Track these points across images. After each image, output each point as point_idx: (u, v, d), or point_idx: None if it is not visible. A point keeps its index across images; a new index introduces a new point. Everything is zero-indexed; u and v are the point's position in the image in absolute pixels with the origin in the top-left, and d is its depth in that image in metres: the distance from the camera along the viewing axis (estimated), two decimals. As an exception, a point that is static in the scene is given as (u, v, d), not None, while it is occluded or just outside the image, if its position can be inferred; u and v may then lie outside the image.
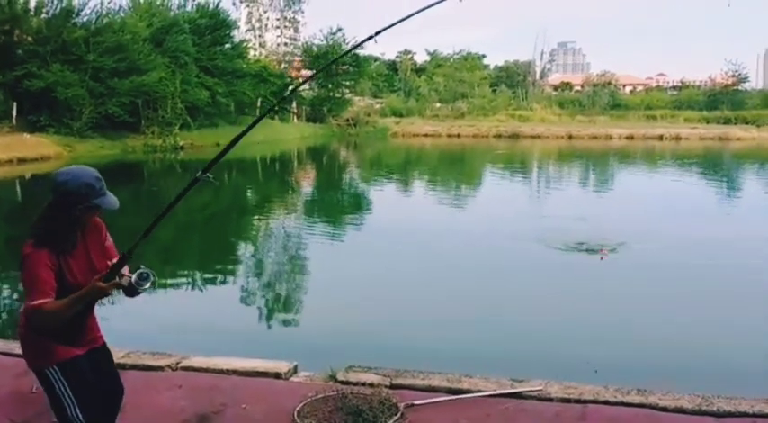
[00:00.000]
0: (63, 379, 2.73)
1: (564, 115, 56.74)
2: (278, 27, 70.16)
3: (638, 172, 27.26)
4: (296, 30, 71.28)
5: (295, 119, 49.26)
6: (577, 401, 4.10)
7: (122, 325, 6.16)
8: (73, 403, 2.73)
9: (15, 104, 29.08)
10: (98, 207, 2.73)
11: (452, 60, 66.44)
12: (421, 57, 72.10)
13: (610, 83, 62.84)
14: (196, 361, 4.80)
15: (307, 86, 53.33)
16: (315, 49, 50.79)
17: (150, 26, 34.09)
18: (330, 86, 50.86)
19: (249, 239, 13.15)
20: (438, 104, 59.34)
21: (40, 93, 28.55)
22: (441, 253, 10.94)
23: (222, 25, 40.58)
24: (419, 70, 67.59)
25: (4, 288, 9.30)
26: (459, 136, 46.95)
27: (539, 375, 4.43)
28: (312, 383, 4.41)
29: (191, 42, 35.55)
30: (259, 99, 43.61)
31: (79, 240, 2.78)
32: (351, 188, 22.70)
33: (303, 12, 66.78)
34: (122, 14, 34.67)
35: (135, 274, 2.68)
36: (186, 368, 4.71)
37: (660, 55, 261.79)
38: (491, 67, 74.55)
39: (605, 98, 60.05)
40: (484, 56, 71.66)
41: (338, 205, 18.24)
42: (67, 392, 2.73)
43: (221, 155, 2.88)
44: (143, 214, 14.20)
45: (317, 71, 42.47)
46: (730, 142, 41.89)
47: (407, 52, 72.76)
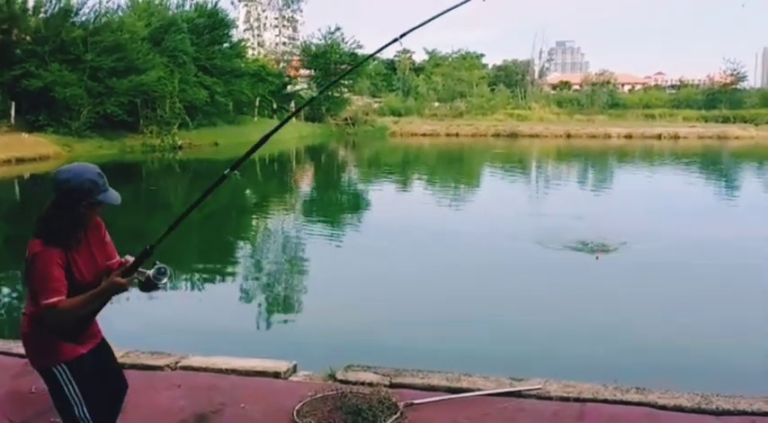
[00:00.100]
0: (71, 378, 2.71)
1: (562, 114, 56.75)
2: (276, 26, 70.23)
3: (636, 171, 27.28)
4: (294, 29, 71.39)
5: (293, 118, 49.25)
6: (576, 400, 4.10)
7: (122, 324, 6.14)
8: (81, 403, 2.72)
9: (14, 104, 29.06)
10: (102, 203, 2.73)
11: (451, 59, 66.42)
12: (419, 56, 72.12)
13: (608, 82, 62.79)
14: (195, 360, 4.80)
15: (306, 86, 53.43)
16: (313, 49, 50.83)
17: (149, 25, 34.06)
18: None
19: (248, 239, 13.15)
20: (436, 104, 59.32)
21: (39, 92, 28.52)
22: (439, 252, 10.94)
23: (220, 24, 40.58)
24: (417, 69, 67.54)
25: (4, 288, 9.29)
26: (457, 135, 46.95)
27: (538, 374, 4.44)
28: (311, 383, 4.41)
29: (189, 42, 35.52)
30: (257, 98, 43.61)
31: (82, 238, 2.78)
32: (349, 188, 22.70)
33: (301, 11, 67.06)
34: (121, 14, 34.64)
35: (153, 269, 2.71)
36: (185, 368, 4.71)
37: (659, 54, 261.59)
38: (489, 67, 74.57)
39: (604, 97, 60.05)
40: (482, 55, 71.78)
41: (337, 205, 18.24)
42: (75, 392, 2.71)
43: (250, 153, 3.06)
44: (142, 214, 14.20)
45: (353, 67, 42.74)
46: (729, 141, 41.94)
47: (406, 51, 72.67)
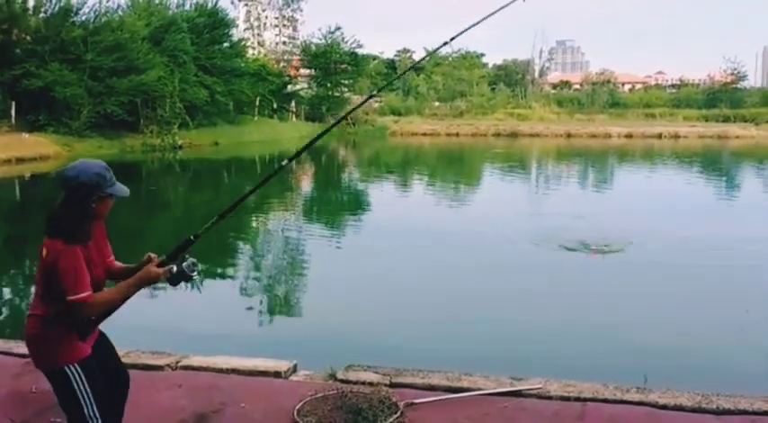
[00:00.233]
0: (83, 377, 2.73)
1: (563, 114, 56.81)
2: (276, 26, 70.19)
3: (636, 170, 27.27)
4: (294, 28, 71.35)
5: (293, 118, 49.28)
6: (577, 400, 4.10)
7: (122, 324, 6.13)
8: (91, 402, 2.73)
9: (14, 104, 29.08)
10: (112, 196, 2.74)
11: (451, 59, 66.29)
12: (420, 55, 72.21)
13: (609, 81, 62.84)
14: (196, 360, 4.80)
15: (306, 85, 53.46)
16: (313, 48, 50.88)
17: (149, 25, 34.06)
18: (329, 85, 50.93)
19: (248, 238, 13.13)
20: (437, 103, 59.38)
21: (39, 92, 28.53)
22: (439, 252, 10.93)
23: (221, 24, 40.59)
24: (418, 69, 67.54)
25: (4, 288, 9.29)
26: (457, 135, 46.95)
27: (538, 374, 4.44)
28: (312, 382, 4.41)
29: (189, 41, 35.53)
30: (258, 98, 43.62)
31: (93, 233, 2.79)
32: (350, 187, 22.69)
33: (302, 10, 67.05)
34: (121, 13, 34.65)
35: (188, 262, 2.79)
36: (186, 367, 4.71)
37: (659, 53, 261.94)
38: (490, 66, 74.63)
39: (604, 96, 60.08)
40: (483, 54, 71.79)
41: (337, 204, 18.24)
42: (86, 391, 2.73)
43: (306, 147, 3.31)
44: (141, 214, 14.20)
45: (404, 72, 43.18)
46: (729, 140, 41.93)
47: (406, 51, 72.89)
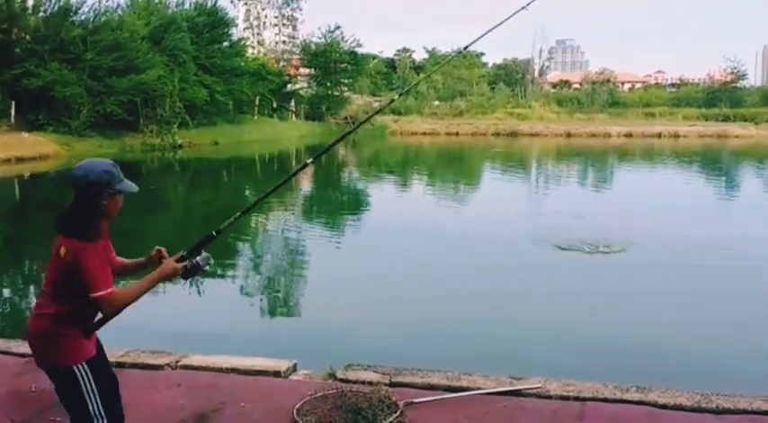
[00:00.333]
0: (91, 376, 2.75)
1: (562, 113, 56.80)
2: (276, 25, 70.19)
3: (636, 170, 27.27)
4: (294, 28, 71.33)
5: (293, 117, 49.28)
6: (576, 399, 4.10)
7: (122, 323, 6.14)
8: (97, 400, 2.75)
9: (13, 103, 29.07)
10: (121, 192, 2.76)
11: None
12: (419, 54, 72.13)
13: (608, 80, 62.83)
14: (195, 359, 4.79)
15: (306, 85, 53.44)
16: (313, 47, 50.89)
17: (148, 24, 34.04)
18: (328, 84, 50.94)
19: (248, 238, 13.13)
20: (436, 102, 59.32)
21: (38, 91, 28.52)
22: (439, 251, 10.94)
23: (220, 23, 40.59)
24: (418, 68, 67.49)
25: (4, 288, 9.29)
26: (457, 134, 46.96)
27: (538, 373, 4.44)
28: (311, 382, 4.40)
29: (189, 40, 35.52)
30: (257, 97, 43.61)
31: (104, 230, 2.81)
32: (349, 187, 22.69)
33: (301, 9, 66.97)
34: (120, 13, 34.64)
35: (203, 255, 2.86)
36: (185, 367, 4.71)
37: (659, 52, 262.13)
38: (489, 65, 74.58)
39: (604, 96, 60.08)
40: (482, 54, 71.61)
41: (336, 204, 18.24)
42: (93, 389, 2.75)
43: (333, 144, 3.52)
44: (142, 213, 14.18)
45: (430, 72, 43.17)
46: (729, 140, 41.92)
47: (406, 50, 72.78)
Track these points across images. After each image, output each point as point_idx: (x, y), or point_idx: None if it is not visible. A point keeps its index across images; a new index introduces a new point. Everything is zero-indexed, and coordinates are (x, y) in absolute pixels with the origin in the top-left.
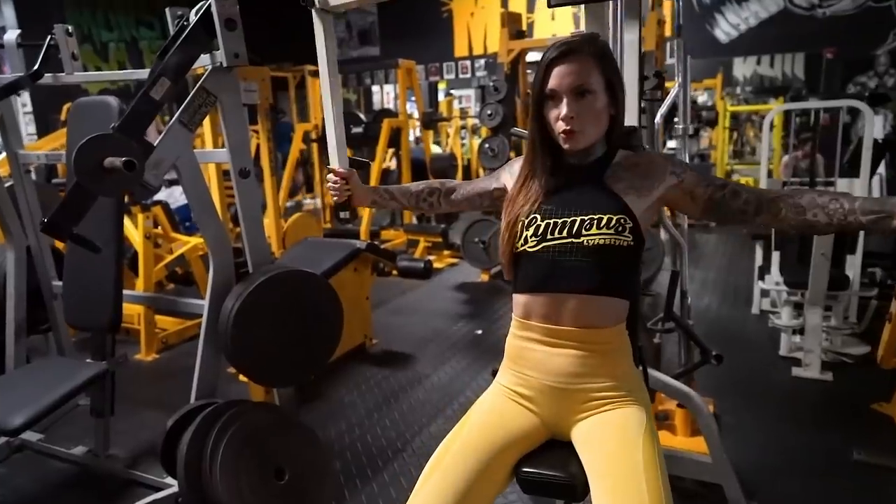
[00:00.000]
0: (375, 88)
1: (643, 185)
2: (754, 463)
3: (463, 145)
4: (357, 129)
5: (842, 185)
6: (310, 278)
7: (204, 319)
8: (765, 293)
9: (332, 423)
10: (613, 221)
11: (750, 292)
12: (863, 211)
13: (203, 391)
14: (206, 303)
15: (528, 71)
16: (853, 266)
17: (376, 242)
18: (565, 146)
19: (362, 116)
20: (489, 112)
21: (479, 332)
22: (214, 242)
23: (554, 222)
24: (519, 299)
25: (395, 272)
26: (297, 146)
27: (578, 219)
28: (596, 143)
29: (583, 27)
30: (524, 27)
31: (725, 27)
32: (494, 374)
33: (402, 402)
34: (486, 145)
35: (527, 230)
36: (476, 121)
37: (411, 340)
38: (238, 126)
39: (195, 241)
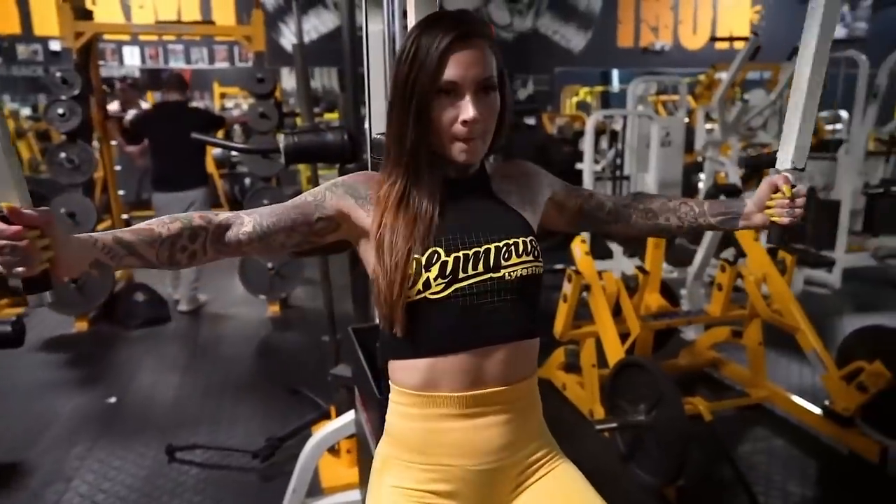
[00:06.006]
0: None
1: (532, 199)
2: None
3: None
4: None
5: None
6: None
7: None
8: None
9: None
10: (529, 246)
11: None
12: (712, 213)
13: None
14: None
15: (101, 63)
16: None
17: None
18: (461, 158)
19: None
20: (61, 111)
21: (113, 399)
22: None
23: (464, 255)
24: (416, 365)
25: None
26: None
27: (493, 247)
28: None
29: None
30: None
31: (290, 37)
32: (170, 452)
33: None
34: (63, 154)
35: (427, 270)
36: None
37: (8, 440)
38: None
39: None
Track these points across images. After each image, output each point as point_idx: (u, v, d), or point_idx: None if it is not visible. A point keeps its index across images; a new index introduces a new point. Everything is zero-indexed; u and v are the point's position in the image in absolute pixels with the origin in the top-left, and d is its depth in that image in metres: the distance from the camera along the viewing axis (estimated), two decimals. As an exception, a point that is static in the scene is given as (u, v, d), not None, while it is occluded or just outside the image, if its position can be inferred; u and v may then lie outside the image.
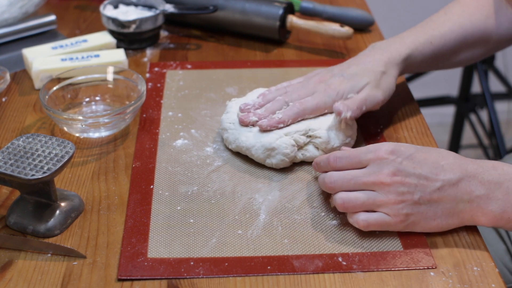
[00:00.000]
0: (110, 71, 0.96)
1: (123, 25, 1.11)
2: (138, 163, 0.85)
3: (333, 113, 0.84)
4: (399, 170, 0.71)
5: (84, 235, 0.74)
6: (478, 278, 0.68)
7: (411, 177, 0.71)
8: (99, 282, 0.68)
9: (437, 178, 0.71)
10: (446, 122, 2.40)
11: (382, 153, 0.72)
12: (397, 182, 0.70)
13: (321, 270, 0.69)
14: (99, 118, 0.87)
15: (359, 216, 0.72)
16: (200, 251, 0.72)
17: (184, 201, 0.79)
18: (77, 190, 0.81)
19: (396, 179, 0.70)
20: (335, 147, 0.83)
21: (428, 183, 0.71)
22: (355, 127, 0.87)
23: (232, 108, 0.88)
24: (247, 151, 0.84)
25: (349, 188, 0.73)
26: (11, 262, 0.71)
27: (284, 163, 0.82)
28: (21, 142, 0.75)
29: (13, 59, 1.10)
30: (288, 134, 0.82)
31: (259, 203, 0.78)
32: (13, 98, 1.00)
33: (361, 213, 0.72)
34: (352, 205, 0.72)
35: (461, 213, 0.72)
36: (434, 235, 0.74)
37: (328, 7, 1.21)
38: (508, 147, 2.00)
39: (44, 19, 1.19)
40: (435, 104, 2.27)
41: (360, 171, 0.73)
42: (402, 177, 0.71)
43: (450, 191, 0.71)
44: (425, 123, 0.94)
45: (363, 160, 0.73)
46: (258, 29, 1.15)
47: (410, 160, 0.71)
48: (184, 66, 1.08)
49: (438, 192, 0.71)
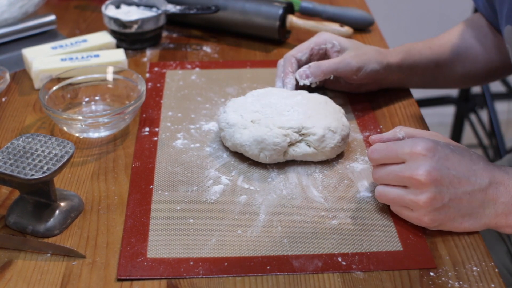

Description of the task:
All lines above from the one holding "0: (63, 379, 2.73)" to the one holding "12: (421, 57, 72.10)", inclusive, are to be copied exactly; no other line is wanted.

Completed exercise:
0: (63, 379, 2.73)
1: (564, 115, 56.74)
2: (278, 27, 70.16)
3: (638, 172, 27.26)
4: (296, 30, 71.28)
5: (295, 119, 49.26)
6: (577, 401, 4.10)
7: (122, 325, 6.16)
8: (73, 403, 2.73)
9: (15, 104, 29.08)
10: (98, 207, 2.73)
11: (452, 60, 66.44)
12: (421, 57, 72.10)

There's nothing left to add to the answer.